BP Oil spill in gulf of Mexico showed that despite our talk we can’t control nature – despite our best efforts we could not stop the oil from spilling once it started. At the same time, BP’s CEO convinced themselves that the Gulf of Mexico was big enough to absorb the pollution without problem. There was a clear lack of planning to prevent the issue – we have become far too willing to gamble without a plan B or exit strategy. The same culture exists in declaring war or the financial market – where people optimistically pile in and then seem unprepared when things go sour. This becomes expensive for the government, which inevitably bails them out.

At the moment, climate change is the biggest risk game we are playing. There is a lot of doubt about the models which show warming of 2-4 degrees: people asking “what if we act and they are wrong”. Naomi suggests we should instead be asking “what if the models are right”. Why should we wait for perfect certainty in the modelling – we should act if there is a compelling case that we are on track for massive damage to the environment and human health. Instead the arguments have been hijacked by economists who ask bizarre questions to protect economic growth: How late can we act to minimise damage and what is the most temperature change we can accept? In doing so we are accepting a massive risk, when in truth the modelling isn’t accurate enough to perfectly answer these questions.

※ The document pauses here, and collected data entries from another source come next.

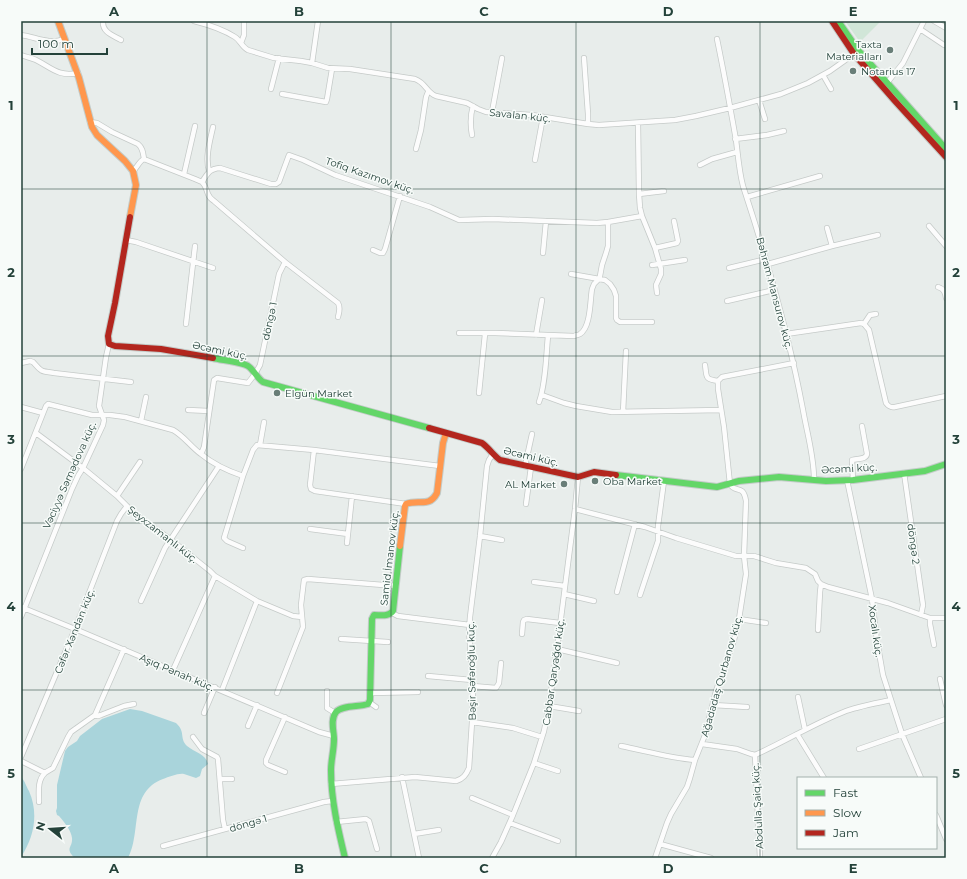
<svg xmlns="http://www.w3.org/2000/svg" width="967" height="879" font-family="Montserrat,sans-serif">
<style>
.green{fill:#d1e6d8}
.water{fill:#a9d4db}
.lines{fill:none;stroke-linecap:round;stroke-linejoin:round}
.street-casing{stroke:#c5cac8;stroke-width:6}
.fast-casing{stroke:#c3cbc8;stroke-width:8}
.slow-casing{stroke:#c3cbc8;stroke-width:8}
.jam-casing{stroke:#c3cbc8;stroke-width:8}
.street{stroke:#fcfcfc;stroke-width:4.5}
.fast{stroke:#63d668;stroke-width:6}
.slow{stroke:#ff974d;stroke-width:6}
.jam{stroke:#b3261e;stroke-width:6}
.grid{fill:none;stroke:#24423a;stroke-width:1;stroke-opacity:0.55}
.poi-dot{fill:#697e78;stroke:#f7fbf9;stroke-width:1.5}
.labels{text-anchor:middle;stroke-width:3;stroke-linejoin:round;paint-order:stroke}
.poi-label{font-size:10px;fill:#24423a;stroke:#f7fbf9;text-anchor:start}
.street-label{font-size:10px;fill:#24423a;stroke:#f7fbf9}
.neatline{fill:none;stroke:#24423a;stroke-width:1.5}
.grid-label{font-size:13px;text-anchor:middle;font-weight:bold;fill:#24423a}
</style>
<rect width="100%" height="100%" fill="#e8edeb"/>
<path class="green" d="M845,21H881L860,42Z"/>
<path class="water" d="M130,709L142,711L176,723C186,732 179,738 187,746C194,752 206,754 208,764L202,769L200,776L196,778C192,777 188,775 184,774C178,773 169,777 163,779C128,792 142,832 128,858H75C64,848 73,848 72,838C71,830 64,822 59,816L57,815L56,811L57,808V785L65,751L68,747L77,741L80,736L102,719Z
M21,777C25,781 26,786 29,791C39,814 34,837 21,857Z"/>
<g class="lines">
<defs>
<path id="street" d="M103,21C102,32 112,35 121,40
M194,21C206,24 224,30 235,37C240,40 242,47 248,50L274,58L301,61L312,63L328,68L350,69L415,79C426,83 426,92 436,96L467,103L478,109L486,112L532,115L588,124L599,125L675,120L696,116L730,108L781,94L808,83L830,71L854,54
M934,21L946,28
M920,29L944,45
M21,35C36,37 49,45 64,39
M717,39C724,73 730,106 736,140C738,155 739,171 743,186C767,259 789,335 803,410C807,433 814,456 814,479
M241,43L244,35V21
M21,55C26,57 32,58 36,60C52,68 58,77 78,73
M584,58L588,114V124
M312,63L318,21
M823,75L831,89
M887,83L903,63L924,21
M271,89L279,58
M282,94L326,102L327,99L332,69
M759,100L765,119
M492,112L502,58
M90,122L97,123L112,132L138,144C143,148 143,153 144,159
M638,123L639,194L640,208L642,216L655,248L661,269V274L656,285L657,293
M472,135C470,124 470,116 473,106
M735,139L767,135L784,131
M416,149L421,130L426,97L428,92
M535,160L543,117
M700,165L712,159L737,152
M133,171C137,168 139,161 144,159L195,179L202,182C208,173 209,169 220,168L271,184H276L279,182L289,155L303,160L335,175L430,207L459,220L493,219L597,223L608,222L642,216
M209,171C205,157 210,141 213,127
M184,174L195,126
M639,194L664,191
M747,197L820,176
M929,226L946,246
M827,228L832,246
M126,240L136,242L213,268
M655,248L677,243L678,241L674,221
M373,250L380,253H383L385,249L400,196
M543,253L546,221
M285,262L338,303C341,308 339,312 338,317
M768,264L832,246L878,235
M652,265L685,260
M729,268L766,259
M571,274L605,280L610,284L614,290L616,296V318L617,320L620,322H652
M938,287C944,289 945,292 946,298
M727,301L774,290
M186,324L195,246
M864,324L870,315L876,314
M459,333H495L574,336C576,335 579,335 580,334C591,327 590,300 592,289L594,284L599,279L600,276L602,265L606,253L608,246V222
M786,334L861,323L864,324L869,330L886,403C889,407 891,408 895,407L946,396
M536,335L542,300
M21,363L30,361L33,362C42,372 40,371 54,373L131,382
M705,365C707,377 704,379 718,381
M479,393L485,334
M542,395L564,403L576,406L612,412L721,410
M539,402C546,383 546,356 548,336
M21,407L43,413
M188,410L209,411
M623,412L626,351
M141,421L146,397
M36,433L83,468L117,496L136,515L170,539L210,571L215,576L257,601L293,616L302,617
M260,445L264,422
M314,450L310,485L311,489L315,491L406,504
M201,454L204,447L214,380L217,378L248,383L255,374L260,365L279,274L285,262L214,201C211,199 209,197 208,194C206,189 206,186 202,182
M525,466L532,434
M21,469L46,406L48,404L92,415H110L125,417L173,430C184,436 191,447 201,454C213,464 228,471 243,476
M904,473L923,605L921,615
M847,480L872,599L877,641L883,675L891,700L902,734L921,778
M853,480L852,462V460C858,458 866,460 867,454L862,426
M117,496L140,462
M526,504L531,467
M575,509L645,527L676,538L736,556H754L776,563L806,568L815,574L818,581L821,584L828,587L888,603L930,618H946
M310,529L348,534
M480,536L502,540
M347,543L352,496
M243,548L227,541L224,538L243,476L253,450L257,445L314,450L440,466
M534,582L565,586
M617,592L635,524
M564,594L594,601
M640,595L658,541V526L664,481
M141,601L165,548L219,466
M21,607L75,629L319,732L334,736
M392,613L398,616L470,625
M21,617L72,489L78,476L83,468L103,425L104,420L99,406L106,357L109,344
M930,618V624L934,645
M739,619L766,623
M818,630L820,592L821,584
M522,634L523,622L524,620L527,619L560,623
M341,639L388,642
M557,649L617,663
M173,670L215,576
M428,676L472,680
M940,679L946,705
M473,686L496,688L499,683L501,663
M222,690L257,601
M327,691V708L335,713
M277,693L303,627L301,605L304,580L308,579L396,586
M371,693L418,692
M798,697L805,730
M369,702L376,707
M713,705L747,707
M549,706L579,711
M204,713L215,687
M95,715L98,716L101,715L124,706L134,704
M285,717L266,760V763L268,765L285,772
M472,722L513,728L542,737
M248,726L257,705
M797,734L824,778
M193,737L202,749L217,757L218,759L223,820L225,829
M702,744L737,749L751,754L755,755C786,741 815,723 846,711C860,706 876,703 891,700
M621,746C646,751 670,758 695,760
M859,749L946,719
M755,755L760,858
M21,757L75,629L117,521L121,514L127,506
M21,761L45,773
M534,763L558,771
M402,777L419,858
M220,779H232
M331,784L415,777L456,781C463,779 466,775 469,768L472,722L473,686L469,631L470,617L480,536L487,466L489,460L493,454
M472,798L513,815
M39,802C39,793 37,780 45,773C47,771 50,770 53,768L68,737L71,732L95,715L124,649
M936,815L946,839
M336,822L366,819L369,821L377,849
M510,823L558,841
M414,834L439,830
M660,844L711,858
M163,846L225,829L324,802L332,801
M492,858L501,842L513,815L534,763L544,731L549,706L557,649L575,509L578,477
M655,858L667,823L671,814L687,787L690,778L695,760L705,735L716,691L734,640L739,619L746,574L744,556L746,501C743,483 735,494 730,484L724,427L718,389V381L722,377L794,363"/>
<path id="fast" d="M838,21L858,50L946,149
M213,358C221,360 242,362 248,366C254,370 257,378 263,382L429,428
M616,475L717,487L739,481L779,477L826,481L853,480L925,471L946,464
M345,858C338,829 331,800 331,770C331,760 334,750 334,739C334,731 330,720 336,712C342,705 359,707 368,704L370,700L372,619L374,615C381,615 388,617 393,611L400,546"/>
<path id="slow" d="M58,21L79,78L92,127L97,135L125,161L133,171L136,185L130,217
M400,546L405,506L406,504C419,499 429,508 437,493L443,443L446,433"/>
<path id="jam" d="M832,21L854,54L895,101L946,157
M130,217L115,303L108,336L109,344L115,346L161,349L213,358
M429,428L482,443C489,448 493,455 500,460L578,477L594,472L616,475"/>
</defs>
<use href="#street" class="street-casing"/>
<use href="#fast" class="fast-casing"/>
<use href="#slow" class="slow-casing"/>
<use href="#jam" class="jam-casing"/>
<use href="#street" class="street"/>
<use href="#fast" class="fast"/>
<use href="#slow" class="slow"/>
<use href="#jam" class="jam"/>
</g>
<path class="grid" d="M207,21V858M391,21V858M576,21V858M760,21V858M21,189H946M21,356H946M21,523H946M21,690H946"/>
<g class="poi-dot">
<circle cx="890" cy="50" r="4"/>
<circle cx="853" cy="71" r="4"/>
<circle cx="277" cy="393" r="4"/>
<circle cx="595" cy="481" r="4"/>
<circle cx="564" cy="484" r="4"/>
</g>
<g class="labels">
<g class="poi-label">
<text x="882" y="48" text-anchor="end">Taxta<tspan x="882" dy="12">Materialları</tspan></text>
<text x="861" y="75">Notarius 17</text>
<text x="285" y="397">Elgün Market</text>
<text x="603" y="485">Oba Market</text>
<text x="556" y="488" text-anchor="end">AL Market</text>
</g>
<g class="street-label">
<text transform="translate(520 115) rotate(6)" y="4">Savalan küç.</text>
<text transform="translate(370 175) rotate(19)" y="4">Tofiq Kazımov küç.</text>
<text transform="translate(775 293) rotate(75)" y="4">Bəhram Mansurov küç.</text>
<text transform="translate(269 321) rotate(-78)" y="4">döngə 1</text>
<text transform="translate(220 350) rotate(12)" y="4">Əcəmi küç.</text>
<text transform="translate(531 456) rotate(13)" y="4">Əcəmi küç.</text>
<text transform="translate(849 468) rotate(-3)" y="4">Əcəmi küç.</text>
<text transform="translate(69 475) rotate(-66)" y="4">Vəciyyə Səmədova küç.</text>
<text transform="translate(163 534) rotate(38)" y="4">Şeyxzamanlı küç.</text>
<text transform="translate(914 544) rotate(82)" y="4">döngə 2</text>
<text transform="translate(389 558) rotate(-83)" y="4">Samid İmanov küç.</text>
<text transform="translate(74 631) rotate(-68)" y="4">Cəfər Xəndan küç.</text>
<text transform="translate(876 631) rotate(82)" y="4">Xocalı küç.</text>
<text transform="translate(471 671) rotate(-91)" y="4">Bəşir Səfəroğlu küç.</text>
<text transform="translate(177 672) rotate(23)" y="4">Aşıq Pənah küç.</text>
<text transform="translate(553 672) rotate(-82)" y="4">Cabbar Qaryağdı küç.</text>
<text transform="translate(721 676) rotate(-74)" y="4">Ağadadaş Qurbanov küç.</text>
<text transform="translate(757 806) rotate(-93)" y="4">Abdulla Şaiq küç.</text>
<text transform="translate(248 823) rotate(-16)" y="4">döngə 1</text>
</g>
</g>
<rect width="967" height="879" fill="none" stroke="#f7fbf9" stroke-width="44"/>
<rect x="797" y="777" width="140" height="72" fill="#f7fbf9" stroke="#a3b1ad"/>
<rect x="805" y="790" width="20" height="6" fill="#63d668" stroke="#a3b1ad"/>
<text x="833" y="797" font-size="12" fill="#24423a">Fast</text>
<rect x="805" y="810" width="20" height="6" fill="#ff974d" stroke="#a3b1ad"/>
<text x="833" y="817" font-size="12" fill="#24423a">Slow</text>
<rect x="805" y="830" width="20" height="6" fill="#b3261e" stroke="#a3b1ad"/>
<text x="833" y="837" font-size="12" fill="#24423a">Jam</text>
<g transform="translate(50 829) rotate(287)" stroke="#f7fbf9" stroke-width="3" paint-order="stroke">
<path d="M0-3L7 15L0 10L-7 15Z" fill="#24423a"/>
<text y="-6" font-size="11" font-weight="bold" text-anchor="middle" fill="#24423a">N</text>
</g>
<path d="M32 48v6h75v-6" fill="none" stroke="#24423a" stroke-width="2"/>
<text x="38" y="48" font-size="12" fill="#24423a" stroke="#f7fbf9" stroke-width="3" paint-order="stroke">100 m</text>
<rect x="22" y="22" width="923" height="835" class="neatline"/>
<g class="grid-label">
<text x="114" y="16">A</text>
<text x="299" y="16">B</text>
<text x="484" y="16">C</text>
<text x="668" y="16">D</text>
<text x="853" y="16">E</text>
<text x="11" y="110">1</text>
<text x="956" y="110">1</text>
<text x="11" y="277">2</text>
<text x="956" y="277">2</text>
<text x="11" y="444">3</text>
<text x="956" y="444">3</text>
<text x="11" y="611">4</text>
<text x="956" y="611">4</text>
<text x="11" y="778">5</text>
<text x="956" y="778">5</text>
<text x="114" y="873">A</text>
<text x="299" y="873">B</text>
<text x="484" y="873">C</text>
<text x="668" y="873">D</text>
<text x="853" y="873">E</text>
</g>
</svg>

Risk is accepted in today’s society – we often acknowledge that taking larger risks gives more money if it pays off. Tony Hayward: BP’s former CEO had a plaque on his desk “What would you attempt to do if you knew you could not fail”. Such an attitude is good for attempting a personal achievement like a triathlon, but we should ask our business leaders to consider the possibility of failure and respond to it.

Humanity’s story is about it’s dominance over nature with technology, that we can “slap mother nature in the face”. At the same time, we have a view that the environment is limitless and it can take the damage easily. We have a master narrative that we can do no harm, and if we do then technology will save us. In response to climate change, there are often new technologies that are spruiked as the solution – for example geoengineering which sprays chemicals into the atmosphere to deflect more solar radiation and decrease temperature. These technologies are untested, but are leapt upon as a low effort solution.

We need a new narrative, with heroes being the people willing to take on risky ideas.

My Thoughts

I’ve read some good books on the psychology of operators on shift during the Gulf of Mexico drilling disaster (“Disastrous Decisions” by Andrew Hopkins). What was fascinating is noone thought of themselves as taking a risk. They made mistakes, but the overriding feature was a confirmation bias: that they twisted the alarms and feedback to conform to what they already believed should be happening. For example they suspected the cement job didn’t work, but only tested one failure mode – and when that was ok they carried on without further testing. Everything after that assumed the cement job was fine. They also put an overreliance on a blowout preventer (which pinches the pipe to stop flow) to fix their mistakes, despite knowing this had a high failure rate.

To me it is interesting hearing Naomi’s comments in this context: that people will carry on assuming everything is normal, and ignoring the alarms that say it is not. Once they have internalised what they are doing, it is no longer risky and people become complacent.

Unfortunately, her talk is more a series of examples rather than a solution. Some of these examples are counterproductive, I’ve not summarised a nonsensical rant in the middle against men.

So what is the solution? Is it enough to simply expose people to the risks they take? It is hard enough to convince people that driving a car is dangerous, not to mention the economic system itself.